--- Extracted text ---

To date, the "Child is Born" campaign has secured commitments from the host communities of Greenwich and Lewisham to plan a millennium event in June 2000 "perhaps on the Greenwich Peninsular itself."

"People and Places" children's campaign is illustrative of a mounting millennial interest in England, focused on shaping the "Centre of Time" National Millennium Exhibition at Greenwich. For more information, contact "A Child is Born," The Little House, 16 Belmont Hill, London, SE13 5BD. Tel.: 0181-318-9233 Source: Bimillennial Press, talk2000@rmii.com

Following Fox's impressive debut of its "Millennium" TV series to 32 million viewers on Oct. 25th, Fox's lawyers apparently have cracked down on unofficial "Millennium" sites using the copyrighted show images.

Hotwired magazine reports Fox's lawyer, David Oakes called the dean of students at the University of Texas at El Paso and "threatened to sue the university" if it didn't 'take care of' an unofficial site before the weekend.

The following day, student Gil Trevizo's internet account was suspended. Fox claims what is at issue is the use of pirated images of its TV series. Some "Millennium" fans, nurtured by paranoia from the sister "X-Files" series, see a more sinister motive at work. Whatever the case, Trevizo's "unofficial site" cut back on posts of illegal copyrighted materials from major news services this week. Read Hotwired special report on net censorship at: http://www.hotwired.com/special/millennium

Talk from the Forum:
"Here is a recap of recent conversations"

Out of conversations about the 1,900th anniversary of the book of Revelations last year, USC's professor Stephen O'Leary started a post on millennialism in the East. His UCLA colleague, Charles Cameron hipbone@earthlink.net writes:

Stephen O'Leary writes that the Orthodox Ecumenical Patriarch Dimitrios I:
> applied the Book of Revelation to the ecology crisis, and that one
> topic of conversation at the conference was the synchronistic
> coincidence between the prophecy of "Wormwood" and the
> Chernobyl nuclear accident (the Ukrainian word for "wormwood"
> is chernobyl).

I suppose one could think of wormwood / chernobyl as an example of the "dark" side of the ecological / millennial connection, which emphasizes the doom-saying aspect of ecological rhetoric: and to understand just how persuasive that particular verbal "coincidence" might be for Russians predisposed to a millennial style of thought, I think we (in the US) have to imagine living very close to Three Mile Island, and reading in Revelation of a star falling from heaven named "Island of Three Miles" in a context of plagues poured out upon the earth, etc.

The magical "associative" aspect of thought fairly leaps at connections of this sort, in either a paranoid or an ecstatic manner...

There's an intriguing crossover between "doom-laden" and "utopian" versions of apocalyptic thinking in the Orthodox notion of Eucharist, which considers the sacrament as a "holocaust" or burnt offering, in which the whole earth is consumed.

---

Directions:
[a] Answer these questions from the millennium newsletter:
(i) How many viewers watched the debut of Fox's "Millennium" series on Oct. 25th?
(ii) At which university did Fox's lawyer call the dean of students?
(iii) What Ukrainian word does the newsletter give for "wormwood"?
[b] Carry on the millennium newsletter, starting after its final sentence.
The source data is separate material with no connection to the millennium newsletter.

--- Study material ---

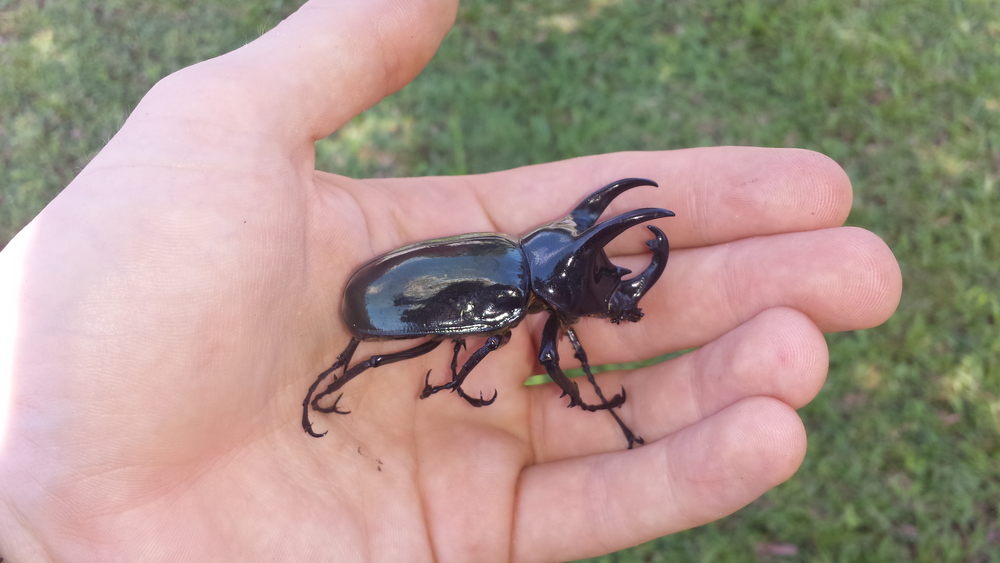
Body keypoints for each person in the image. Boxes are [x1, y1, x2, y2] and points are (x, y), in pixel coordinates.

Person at [0, 1, 902, 561]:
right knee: (430, 343)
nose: (603, 275)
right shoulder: (522, 302)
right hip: (386, 306)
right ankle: (344, 374)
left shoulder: (510, 259)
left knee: (445, 347)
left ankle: (359, 372)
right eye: (593, 270)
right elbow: (545, 353)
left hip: (402, 285)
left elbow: (511, 311)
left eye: (596, 270)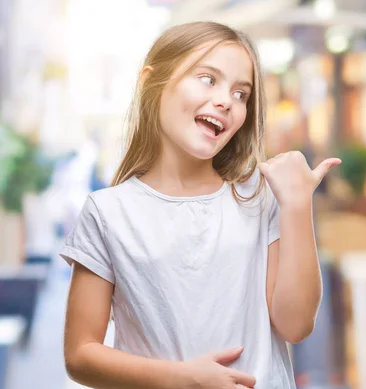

---

Answer list:
[a]
(i) 32 million
(ii) The University of Texas at El Paso
(iii) Chernobyl

[b]
Westerners nowadays tend to think of "holocaust" as referring to the gas-chambers of the Final Solution, or the immolations of Hiroshima and Nagasaki -- and perhaps Dresden. But the word is equally capable of a *glorious* connotation to eastern ears, exemplified by Kadloubovsky & Palmer's "Foreword" to *Writings from the Philokalia*:

:: Inaccessible to human conception is the inexpressible glorious
:: Majesty of the most holy, sublime Sacraments and Revelations on
:: earth of the Divine Incarnation and supreme Holocaust of Love of
:: our celestial Saviour and God Jesus Christ. They open for us the
:: way to possibilities that are not of this earth, forming, purifying
:: and developing the unseen parts of our being, helping us towards
:: Salvation.

Supreme Holocaust of Love...

The imagery of holocaust is, I am told, central to Orthodox eucharistic doctrine, which understands the eucharist as the offering of the whole world into the fire of love, which both destroys and purifies... and the purification of nature in this fire is (apparently) in turn viewed by some Orthodox theologians in quasi-ecological terms....

This is a strong and optimistic basis for what we can term "ecological hope" -- and I offer it as a counterpoise to the theme of "ecological doom"...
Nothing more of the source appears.